** Opening Data section block **

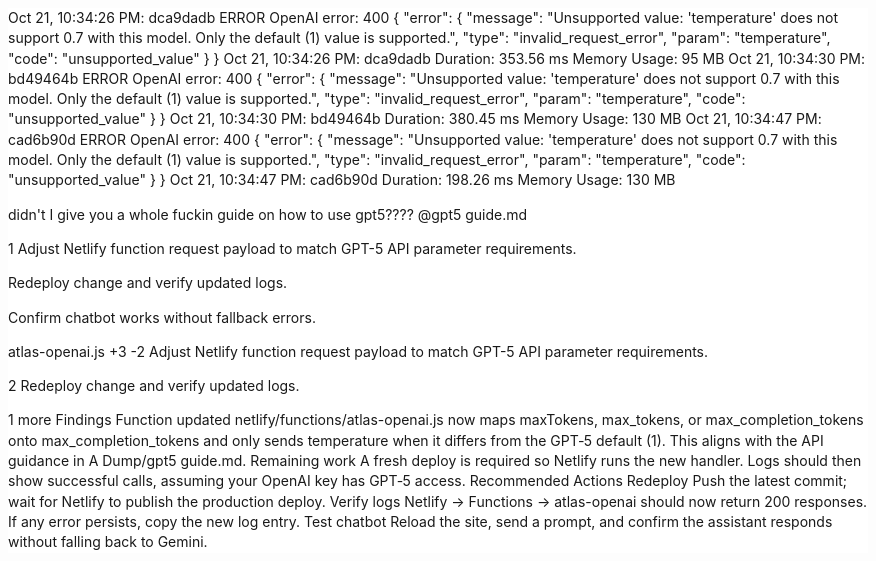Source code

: Oct 21, 10:34:26 PM: dca9dadb ERROR  OpenAI error: 400 {
  "error": {
    "message": "Unsupported value: 'temperature' does not support 0.7 with this model. Only the default (1) value is supported.",
    "type": "invalid_request_error",
    "param": "temperature",
    "code": "unsupported_value"
  }
}
Oct 21, 10:34:26 PM: dca9dadb Duration: 353.56 ms	Memory Usage: 95 MB
Oct 21, 10:34:30 PM: bd49464b ERROR  OpenAI error: 400 {
  "error": {
    "message": "Unsupported value: 'temperature' does not support 0.7 with this model. Only the default (1) value is supported.",
    "type": "invalid_request_error",
    "param": "temperature",
    "code": "unsupported_value"
  }
}
Oct 21, 10:34:30 PM: bd49464b Duration: 380.45 ms	Memory Usage: 130 MB
Oct 21, 10:34:47 PM: cad6b90d ERROR  OpenAI error: 400 {
  "error": {
    "message": "Unsupported value: 'temperature' does not support 0.7 with this model. Only the default (1) value is supported.",
    "type": "invalid_request_error",
    "param": "temperature",
    "code": "unsupported_value"
  }
}
Oct 21, 10:34:47 PM: cad6b90d Duration: 198.26 ms	Memory Usage: 130 MB

didn't I give you a whole fuckin guide on how to use gpt5???? @gpt5 guide.md 


1
Adjust Netlify function request payload to match GPT-5 API parameter requirements.

Redeploy change and verify updated logs.

Confirm chatbot works without fallback errors.

atlas-openai.js
+3
-2
Adjust Netlify function request payload to match GPT-5 API parameter requirements.

2
Redeploy change and verify updated logs.

1 more
Findings
Function updated
netlify/functions/atlas-openai.js
 now maps maxTokens, max_tokens, or max_completion_tokens onto max_completion_tokens and only sends temperature when it differs from the GPT‑5 default (1). This aligns with the API guidance in A Dump/gpt5 guide.md.
Remaining work
A fresh deploy is required so Netlify runs the new handler. Logs should then show successful calls, assuming your OpenAI key has GPT‑5 access.
Recommended Actions
Redeploy
Push the latest commit; wait for Netlify to publish the production deploy.
Verify logs
Netlify → Functions → atlas-openai should now return 200 responses. If any error persists, copy the new log entry.
Test chatbot
Reload the site, send a prompt, and confirm the assistant responds without falling back to Gemini.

** Closing Data section block **

- Problem details -
It would help to have the listing above repeated exactly, with all images removed.

- Response -
Source code

: Oct 21, 10:34:26 PM: dca9dadb ERROR  OpenAI error: 400 {
  "error": {
    "message": "Unsupported value: 'temperature' does not support 0.7 with this model. Only the default (1) value is supported.",
    "type": "invalid_request_error",
    "param": "temperature",
    "code": "unsupported_value"
  }
}
Oct 21, 10:34:26 PM: dca9dadb Duration: 353.56 ms	Memory Usage: 95 MB
Oct 21, 10:34:30 PM: bd49464b ERROR  OpenAI error: 400 {
  "error": {
    "message": "Unsupported value: 'temperature' does not support 0.7 with this model. Only the default (1) value is supported.",
    "type": "invalid_request_error",
    "param": "temperature",
    "code": "unsupported_value"
  }
}
Oct 21, 10:34:30 PM: bd49464b Duration: 380.45 ms	Memory Usage: 130 MB
Oct 21, 10:34:47 PM: cad6b90d ERROR  OpenAI error: 400 {
  "error": {
    "message": "Unsupported value: 'temperature' does not support 0.7 with this model. Only the default (1) value is supported.",
    "type": "invalid_request_error",
    "param": "temperature",
    "code": "unsupported_value"
  }
}
Oct 21, 10:34:47 PM: cad6b90d Duration: 198.26 ms	Memory Usage: 130 MB

didn't I give you a whole fuckin guide on how to use gpt5???? @gpt5 guide.md 


1
Adjust Netlify function request payload to match GPT-5 API parameter requirements.

Redeploy change and verify updated logs.

Confirm chatbot works without fallback errors.

atlas-openai.js
+3
-2
Adjust Netlify function request payload to match GPT-5 API parameter requirements.

2
Redeploy change and verify updated logs.

1 more
Findings
Function updated
netlify/functions/atlas-openai.js
 now maps maxTokens, max_tokens, or max_completion_tokens onto max_completion_tokens and only sends temperature when it differs from the GPT‑5 default (1). This aligns with the API guidance in A Dump/gpt5 guide.md.
Remaining work
A fresh deploy is required so Netlify runs the new handler. Logs should then show successful calls, assuming your OpenAI key has GPT‑5 access.
Recommended Actions
Redeploy
Push the latest commit; wait for Netlify to publish the production deploy.
Verify logs
Netlify → Functions → atlas-openai should now return 200 responses. If any error persists, copy the new log entry.
Test chatbot
Reload the site, send a prompt, and confirm the assistant responds without falling back to Gemini.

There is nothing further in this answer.